Document text
** begin **

Justin acquired a love for the game at an early age being around his father, a right-hander who appeared in 61 games over four major league seasons and had a record of 13-22 with the Red Sox.
“Just being around the game and clubhouse and stuff made me fall in love with the game,” said Sellers. “The sound of the metal cleats. He let me be batboy and stuff like that. You grow up and want to be just like your father.”
Sellers grew up in Southern California and played baseball at Marina High (Huntington Beach, CA) with Oakland Athletics first baseman Daric Barton. Highly recruited by several top college baseball programs, Sellers committed to play at Cal State Fullerton, but later opted to sign with the Oakland Athletics after they drafted him in the 6th round (191st overall) of the 2005 First Year Player Draft.
A shortstop by trade, the 5’10, 160-pound, Sellers played multiple infield positions in his first four professional seasons and quickly became known around the organization as a utility man with Gold Glove-caliber defense.
Following his most productive season at the plate (.255, 6 HRs, 46 RBIs) with Double-A Midland in 2008, Sellers was traded by Oakland with outfielder Richie Robnett to the Chicago Cubs for right-handed pitcher Michael Wuertz. Exactly two months later, before he ever suited up in the Cubs organization, Sellers was traded to the Los Angeles Dodgers for cash considerations prior to the start of the 2009 season.
Sellers spent all of 2009 in Double-A Chattanooga where he posted a career high .280 batting average. His offensive numbers continued to surge in 2010 at Triple-A Albuquerque. In 90 games with the Isotopes, Sellers batted .285 with 14 home runs and 56 RBIs. He returned to Albuquerque to start the 2011 season and picked up where he left off at the plate, batting .304 and belting 14 home runs and 49 RBIs in 89 games.
The SoCal kid’s big league dream came true when the Los Angeles Dodgers purchased his contract on August 12, 2011. He made his big league debut that day in front of his hometown fans.
“I’m from Southern California, so making my debut in L.A. was kind of crazy,” said Sellers. “Don Mattingly was my first big league coach. It was awesome.”
Sellers shined early at the big league level, recording his first big league hit and home run that week and hitting .333 in his first nine games.

** end **

Record set
** begin **

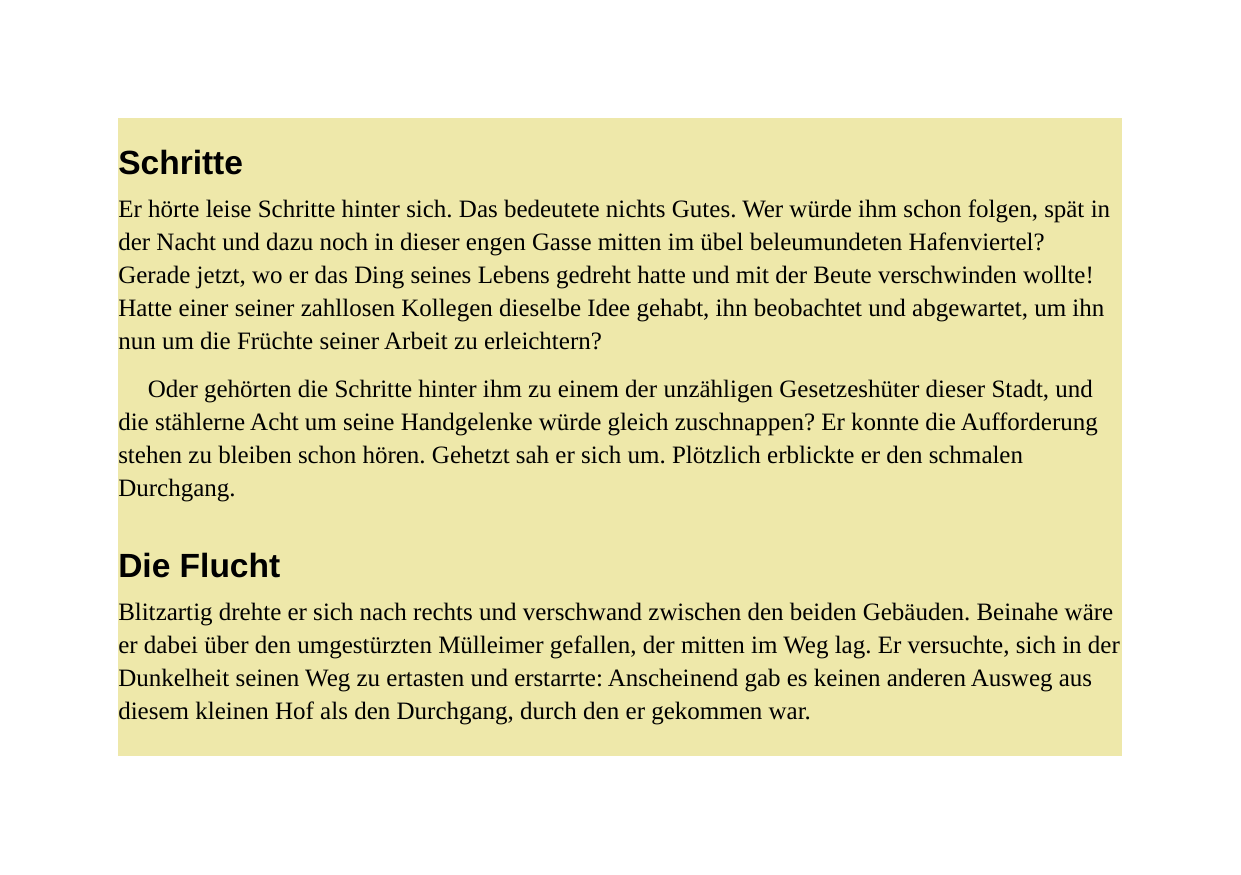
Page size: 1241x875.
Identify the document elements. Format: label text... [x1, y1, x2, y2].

text Blitzartig drehte er sich nach rechts und verschwand zwischen den beiden Gebäuden. Beinahe wäre er dabei über den umgestürzten Mülleimer gefallen, der mitten im Weg lag. Er versuchte, sich in der Dunkelheit seinen Weg zu ertasten und erstarrte: Anscheinend gab es keinen anderen Ausweg aus diesem kleinen Hof als den Durchgang, durch den er gekommen war. [118, 597, 1122, 724]
subtitle Schritte [118, 143, 1122, 182]
subtitle Die Flucht [118, 546, 1122, 584]
text Er hörte leise Schritte hinter sich. Das bedeutete nichts Gutes. Wer würde ihm schon folgen, spät in der Nacht und dazu noch in dieser engen Gasse mitten im übel beleumundeten Hafenviertel? Gerade jetzt, wo er das Ding seines Lebens gedreht hatte und mit der Beute verschwinden wollte! Hatte einer seiner zahllosen Kollegen dieselbe Idee gehabt, ihn beobachtet und abgewartet, um ihn nun um die Früchte seiner Arbeit zu erleichtern? [118, 194, 1122, 355]
text Oder gehörten die Schritte hinter ihm zu einem der unzähligen Gesetzeshüter dieser Stadt, und die stählerne Acht um seine Handgelenke würde gleich zuschnappen? Er konnte die Aufforderung stehen zu bleiben schon hören. Gehetzt sah er sich um. Plötzlich erblickte er den schmalen Durchgang. [118, 374, 1122, 502]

** end **

Exercise set
1. Answer these questions from the Justin Sellers profile:
(a) At which high school did Sellers play baseball?
(b) Which pitcher did Oakland receive from the Chicago Cubs in the trade involving Sellers?
(c) On what date did the Los Angeles Dodgers purchase his contract?
2. Please list every batting average the Justin Sellers profile gives for Sellers, each with the team or stretch it belongs to.
3. Write the next few sentences of the Justin Sellers profile, picking up after its last sentence.

Results
1.
(a) Marina High (Huntington Beach, CA)
(b) Michael Wuertz
(c) August 12, 2011

2.
- .255 with Double-A Midland in 2008
- .280 with Double-A Chattanooga in 2009
- .285 in 90 games with Triple-A Albuquerque in 2010
- .304 in 89 games with Albuquerque in 2011
- .333 in his first nine big league games

3.
He made the opening day roster for the Dodgers in 2012 and 2013, but only appeared in 46 games over those two seasons due to a bulging disc in his lower back.
In an effort to add more middle infield depth, the Cleveland Indians acquired Sellers for cash considerations before to the start of the 2014 season.
Since the trade, Sellers has appeared in just seven games with the Indians. He’s spent the remainder in Triple-A Columbus, where he has played shortstop, second base, third base, and all three of the outfield positions. In 90 games in Columbus, he’s batting .253 with three home runs and 32 RBIs.
It’s no secret that the Indians middle infield is crowded with top prospect Francisco Lindor, who’ll likely be the club’s 2015 opening day shortstop, 2013 All-Star Jason Kipnis, and young guys like Jose Ramirez and Zach Walters. But that hasn’t stopped Sellers from continuing to work on his game and find new ways to press the organization for a roster spot.
“I’m working on everything,” said Sellers. “My plate appearances, outfield. I’m really good defensively in the infield. If I could take my outfield game to another level, I think that would definitely benefit me and eventually help me with the Indians if I was lucky enough to get called up. But I’m constantly working on my swing everyday and my approach.”
Despite a .253 batting average, Sellers has had some big games at the plate recently, including a 3-4 night (HR, 2B, 2 RBI) in a July 27 win over the Norfolk Tide.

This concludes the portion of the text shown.